So the 2nd part of the paper looks at growth.
Francois Grosse, (former french engineer of Veolia) shows that circular economy cannot work above 1% growth, you merely differ the resource depletion of raw materials by maximum 60 years, but right now, most material use curves are actually 2-3%, which means they are all following an Exponential Function. So even with recycling rates of 90% we have no solution for material depletion!
So we need to limit growth, not of GDP which is a fairly meaningless metric, but directly related to the extraction of materials.
THE ONLY WAY WE CAN CHANGE IS THROUGH THE RE-APPROPRIATION OF THE COMMONS!!! This means we need a massive program of mutualization of the use of infrastructures and resources to drastically diminish the material/energy usage of local communities. Indeed, when we achieved growth below 1%, the results become positive again ;
So what we do: 1) prohibit planned obsolescence 2) mutualize physical resources 3) cosmo-localize production. Knowledge commons are the sine qua non to make sure all technical innovations in the diminishing of resource use, can be replicated as fast as possible in the whole world.

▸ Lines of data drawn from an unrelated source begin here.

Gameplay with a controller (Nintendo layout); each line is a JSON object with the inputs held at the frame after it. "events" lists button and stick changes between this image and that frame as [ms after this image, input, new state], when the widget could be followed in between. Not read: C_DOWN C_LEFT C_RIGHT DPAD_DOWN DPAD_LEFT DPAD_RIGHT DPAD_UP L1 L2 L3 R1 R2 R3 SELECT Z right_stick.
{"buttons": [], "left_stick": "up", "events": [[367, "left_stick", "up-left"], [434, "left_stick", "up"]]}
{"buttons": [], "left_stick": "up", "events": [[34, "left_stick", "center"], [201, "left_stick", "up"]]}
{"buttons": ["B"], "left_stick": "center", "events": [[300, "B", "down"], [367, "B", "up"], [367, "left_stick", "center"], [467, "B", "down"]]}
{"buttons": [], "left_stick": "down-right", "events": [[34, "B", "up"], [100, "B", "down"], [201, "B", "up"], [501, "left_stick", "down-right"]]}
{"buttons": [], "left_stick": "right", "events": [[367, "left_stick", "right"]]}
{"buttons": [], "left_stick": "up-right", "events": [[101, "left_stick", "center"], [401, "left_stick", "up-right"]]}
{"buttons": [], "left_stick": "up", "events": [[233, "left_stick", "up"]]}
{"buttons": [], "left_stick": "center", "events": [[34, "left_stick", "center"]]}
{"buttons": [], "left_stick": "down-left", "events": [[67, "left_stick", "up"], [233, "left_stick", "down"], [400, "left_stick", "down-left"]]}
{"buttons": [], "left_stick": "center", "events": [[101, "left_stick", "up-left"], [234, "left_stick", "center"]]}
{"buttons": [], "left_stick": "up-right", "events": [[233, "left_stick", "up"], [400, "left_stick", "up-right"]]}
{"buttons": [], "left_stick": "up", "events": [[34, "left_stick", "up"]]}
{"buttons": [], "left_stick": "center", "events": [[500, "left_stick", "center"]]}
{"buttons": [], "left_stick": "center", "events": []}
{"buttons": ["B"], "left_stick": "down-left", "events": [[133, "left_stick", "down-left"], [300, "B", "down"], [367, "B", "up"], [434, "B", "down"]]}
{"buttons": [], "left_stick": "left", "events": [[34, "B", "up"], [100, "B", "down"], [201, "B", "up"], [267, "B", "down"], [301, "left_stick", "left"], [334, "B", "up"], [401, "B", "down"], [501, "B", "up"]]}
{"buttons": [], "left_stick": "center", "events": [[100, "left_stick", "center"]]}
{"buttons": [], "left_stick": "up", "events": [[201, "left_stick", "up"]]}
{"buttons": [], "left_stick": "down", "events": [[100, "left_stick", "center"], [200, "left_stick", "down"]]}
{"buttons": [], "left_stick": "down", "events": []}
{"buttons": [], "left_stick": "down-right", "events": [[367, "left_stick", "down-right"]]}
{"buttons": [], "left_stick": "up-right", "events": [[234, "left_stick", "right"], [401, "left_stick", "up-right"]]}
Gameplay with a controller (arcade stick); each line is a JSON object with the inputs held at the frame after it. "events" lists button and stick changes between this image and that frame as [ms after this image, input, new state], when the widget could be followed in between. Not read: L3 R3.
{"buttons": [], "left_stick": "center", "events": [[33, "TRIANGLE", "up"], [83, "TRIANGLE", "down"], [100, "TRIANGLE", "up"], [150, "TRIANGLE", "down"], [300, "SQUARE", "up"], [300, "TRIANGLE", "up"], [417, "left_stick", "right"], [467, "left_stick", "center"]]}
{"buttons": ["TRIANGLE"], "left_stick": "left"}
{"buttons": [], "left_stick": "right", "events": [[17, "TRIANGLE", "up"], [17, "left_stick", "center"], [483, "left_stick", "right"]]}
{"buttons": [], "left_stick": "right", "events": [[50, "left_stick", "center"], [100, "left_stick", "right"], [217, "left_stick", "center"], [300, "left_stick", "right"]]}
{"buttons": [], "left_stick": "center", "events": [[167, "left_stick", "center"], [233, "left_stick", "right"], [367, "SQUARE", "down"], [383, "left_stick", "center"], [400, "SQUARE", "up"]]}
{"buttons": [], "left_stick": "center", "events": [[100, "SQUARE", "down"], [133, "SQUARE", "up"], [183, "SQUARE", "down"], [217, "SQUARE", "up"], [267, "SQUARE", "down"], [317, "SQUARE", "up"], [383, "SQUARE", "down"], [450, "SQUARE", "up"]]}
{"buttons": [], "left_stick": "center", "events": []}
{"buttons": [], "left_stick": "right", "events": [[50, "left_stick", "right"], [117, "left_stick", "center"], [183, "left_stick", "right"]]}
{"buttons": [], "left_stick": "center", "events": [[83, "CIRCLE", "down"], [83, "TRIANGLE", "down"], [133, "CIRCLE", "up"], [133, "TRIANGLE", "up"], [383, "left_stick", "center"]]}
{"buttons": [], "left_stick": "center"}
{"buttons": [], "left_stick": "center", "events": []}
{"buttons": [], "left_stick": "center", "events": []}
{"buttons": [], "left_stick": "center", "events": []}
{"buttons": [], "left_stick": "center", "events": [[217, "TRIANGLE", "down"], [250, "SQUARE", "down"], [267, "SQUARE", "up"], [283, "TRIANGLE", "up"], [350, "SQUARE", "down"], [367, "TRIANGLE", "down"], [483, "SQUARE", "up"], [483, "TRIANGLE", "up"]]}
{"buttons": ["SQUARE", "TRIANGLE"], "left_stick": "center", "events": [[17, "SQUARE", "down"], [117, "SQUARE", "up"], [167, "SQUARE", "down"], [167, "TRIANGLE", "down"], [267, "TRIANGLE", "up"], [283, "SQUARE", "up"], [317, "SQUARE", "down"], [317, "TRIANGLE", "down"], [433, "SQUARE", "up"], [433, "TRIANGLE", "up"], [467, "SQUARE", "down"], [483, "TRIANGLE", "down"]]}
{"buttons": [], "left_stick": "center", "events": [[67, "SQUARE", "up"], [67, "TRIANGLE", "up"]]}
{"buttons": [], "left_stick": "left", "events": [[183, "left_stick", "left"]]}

So we know that peer production works for immaterial production, can we extend it to physical production is the key question that needs to be solved.
To verify our intiutions and arguments based on our reading of the scientific literature, we then study examples from food production and distribution, and we show that it actually works!!
Eco-agriculture needs some transitiontime (3-4 years), as it is the equivalent of athletes suddenly stopping with steroids, but then becomes more productive than industrial agriculture. Renewable energy works as well, mark jabobson proves 100% transition is possible according to various studies. The study then moves to non-renewable resources; this is where the full gamut of p2p/commons solutions will be needed (massive mutualization).